### Activity
Could you give the records below again exactly as they stand?

### Data extract
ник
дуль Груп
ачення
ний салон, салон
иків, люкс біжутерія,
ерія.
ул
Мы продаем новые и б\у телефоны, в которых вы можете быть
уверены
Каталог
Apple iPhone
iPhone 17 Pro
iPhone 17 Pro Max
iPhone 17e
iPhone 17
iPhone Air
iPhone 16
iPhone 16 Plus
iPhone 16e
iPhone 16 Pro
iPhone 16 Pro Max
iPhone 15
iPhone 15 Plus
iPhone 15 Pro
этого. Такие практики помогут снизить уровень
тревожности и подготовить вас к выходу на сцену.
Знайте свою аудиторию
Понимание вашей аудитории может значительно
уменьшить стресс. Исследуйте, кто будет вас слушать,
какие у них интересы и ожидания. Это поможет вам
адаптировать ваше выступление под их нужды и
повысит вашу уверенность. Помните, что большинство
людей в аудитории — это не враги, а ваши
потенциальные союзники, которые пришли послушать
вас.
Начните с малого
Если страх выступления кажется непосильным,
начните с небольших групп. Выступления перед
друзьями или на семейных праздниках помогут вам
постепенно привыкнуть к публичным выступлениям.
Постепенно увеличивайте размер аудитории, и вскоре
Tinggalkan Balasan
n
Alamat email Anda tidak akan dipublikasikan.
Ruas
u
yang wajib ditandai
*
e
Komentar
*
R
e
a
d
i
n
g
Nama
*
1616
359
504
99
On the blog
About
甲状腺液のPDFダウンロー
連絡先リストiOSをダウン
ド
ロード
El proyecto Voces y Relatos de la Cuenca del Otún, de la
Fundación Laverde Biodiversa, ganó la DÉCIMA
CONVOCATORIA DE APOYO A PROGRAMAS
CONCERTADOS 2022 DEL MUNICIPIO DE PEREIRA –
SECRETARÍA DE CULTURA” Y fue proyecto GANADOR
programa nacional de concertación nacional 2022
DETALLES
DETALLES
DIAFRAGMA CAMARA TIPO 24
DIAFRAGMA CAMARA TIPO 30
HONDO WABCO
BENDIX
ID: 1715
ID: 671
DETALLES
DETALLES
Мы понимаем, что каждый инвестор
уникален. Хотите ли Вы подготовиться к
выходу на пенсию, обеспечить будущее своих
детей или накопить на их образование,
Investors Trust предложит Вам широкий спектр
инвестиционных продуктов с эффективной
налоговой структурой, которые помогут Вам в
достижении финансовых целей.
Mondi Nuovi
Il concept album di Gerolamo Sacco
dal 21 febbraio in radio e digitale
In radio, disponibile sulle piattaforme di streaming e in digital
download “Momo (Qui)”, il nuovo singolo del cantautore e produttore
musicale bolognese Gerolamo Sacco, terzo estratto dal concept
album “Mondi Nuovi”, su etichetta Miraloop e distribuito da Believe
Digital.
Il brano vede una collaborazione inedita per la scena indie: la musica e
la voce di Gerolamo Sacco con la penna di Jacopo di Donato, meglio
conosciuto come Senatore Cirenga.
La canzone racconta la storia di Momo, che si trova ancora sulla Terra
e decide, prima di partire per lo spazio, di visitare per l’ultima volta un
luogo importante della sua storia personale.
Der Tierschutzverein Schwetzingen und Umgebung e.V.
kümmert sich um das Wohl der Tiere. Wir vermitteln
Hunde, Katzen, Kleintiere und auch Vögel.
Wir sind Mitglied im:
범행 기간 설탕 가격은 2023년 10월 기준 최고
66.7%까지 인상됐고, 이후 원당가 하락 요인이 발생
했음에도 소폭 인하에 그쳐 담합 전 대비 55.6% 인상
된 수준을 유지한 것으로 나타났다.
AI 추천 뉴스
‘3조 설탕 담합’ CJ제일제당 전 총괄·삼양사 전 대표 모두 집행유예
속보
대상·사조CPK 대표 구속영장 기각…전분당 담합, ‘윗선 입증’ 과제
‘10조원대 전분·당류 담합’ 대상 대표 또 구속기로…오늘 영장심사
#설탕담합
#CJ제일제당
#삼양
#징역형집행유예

### Answer area
ник
дуль Груп
ачення
ний салон, салон
иків, люкс біжутерія,
ерія.
ул
Мы продаем новые и б\у телефоны, в которых вы можете быть
уверены
Каталог
Apple iPhone
iPhone 17 Pro
iPhone 17 Pro Max
iPhone 17e
iPhone 17
iPhone Air
iPhone 16
iPhone 16 Plus
iPhone 16e
iPhone 16 Pro
iPhone 16 Pro Max
iPhone 15
iPhone 15 Plus
iPhone 15 Pro
этого. Такие практики помогут снизить уровень
тревожности и подготовить вас к выходу на сцену.
Знайте свою аудиторию
Понимание вашей аудитории может значительно
уменьшить стресс. Исследуйте, кто будет вас слушать,
какие у них интересы и ожидания. Это поможет вам
адаптировать ваше выступление под их нужды и
повысит вашу уверенность. Помните, что большинство
людей в аудитории — это не враги, а ваши
потенциальные союзники, которые пришли послушать
вас.
Начните с малого
Если страх выступления кажется непосильным,
начните с небольших групп. Выступления перед
друзьями или на семейных праздниках помогут вам
постепенно привыкнуть к публичным выступлениям.
Постепенно увеличивайте размер аудитории, и вскоре
Tinggalkan Balasan
n
Alamat email Anda tidak akan dipublikasikan.
Ruas
u
yang wajib ditandai
*
e
Komentar
*
R
e
a
d
i
n
g
Nama
*
1616
359
504
99
On the blog
About
甲状腺液のPDFダウンロー
連絡先リストiOSをダウン
ド
ロード
El proyecto Voces y Relatos de la Cuenca del Otún, de la
Fundación Laverde Biodiversa, ganó la DÉCIMA
CONVOCATORIA DE APOYO A PROGRAMAS
CONCERTADOS 2022 DEL MUNICIPIO DE PEREIRA –
SECRETARÍA DE CULTURA” Y fue proyecto GANADOR
programa nacional de concertación nacional 2022
DETALLES
DETALLES
DIAFRAGMA CAMARA TIPO 24
DIAFRAGMA CAMARA TIPO 30
HONDO WABCO
BENDIX
ID: 1715
ID: 671
DETALLES
DETALLES
Мы понимаем, что каждый инвестор
уникален. Хотите ли Вы подготовиться к
выходу на пенсию, обеспечить будущее своих
детей или накопить на их образование,
Investors Trust предложит Вам широкий спектр
инвестиционных продуктов с эффективной
налоговой структурой, которые помогут Вам в
достижении финансовых целей.
Mondi Nuovi
Il concept album di Gerolamo Sacco
dal 21 febbraio in radio e digitale
In radio, disponibile sulle piattaforme di streaming e in digital
download “Momo (Qui)”, il nuovo singolo del cantautore e produttore
musicale bolognese Gerolamo Sacco, terzo estratto dal concept
album “Mondi Nuovi”, su etichetta Miraloop e distribuito da Believe
Digital.
Il brano vede una collaborazione inedita per la scena indie: la musica e
la voce di Gerolamo Sacco con la penna di Jacopo di Donato, meglio
conosciuto come Senatore Cirenga.
La canzone racconta la storia di Momo, che si trova ancora sulla Terra
e decide, prima di partire per lo spazio, di visitare per l’ultima volta un
luogo importante della sua storia personale.
Der Tierschutzverein Schwetzingen und Umgebung e.V.
kümmert sich um das Wohl der Tiere. Wir vermitteln
Hunde, Katzen, Kleintiere und auch Vögel.
Wir sind Mitglied im:
범행 기간 설탕 가격은 2023년 10월 기준 최고
66.7%까지 인상됐고, 이후 원당가 하락 요인이 발생
했음에도 소폭 인하에 그쳐 담합 전 대비 55.6% 인상
된 수준을 유지한 것으로 나타났다.
AI 추천 뉴스
‘3조 설탕 담합’ CJ제일제당 전 총괄·삼양사 전 대표 모두 집행유예
속보
대상·사조CPK 대표 구속영장 기각…전분당 담합, ‘윗선 입증’ 과제
‘10조원대 전분·당류 담합’ 대상 대표 또 구속기로…오늘 영장심사
#설탕담합
#CJ제일제당
#삼양
#징역형집행유예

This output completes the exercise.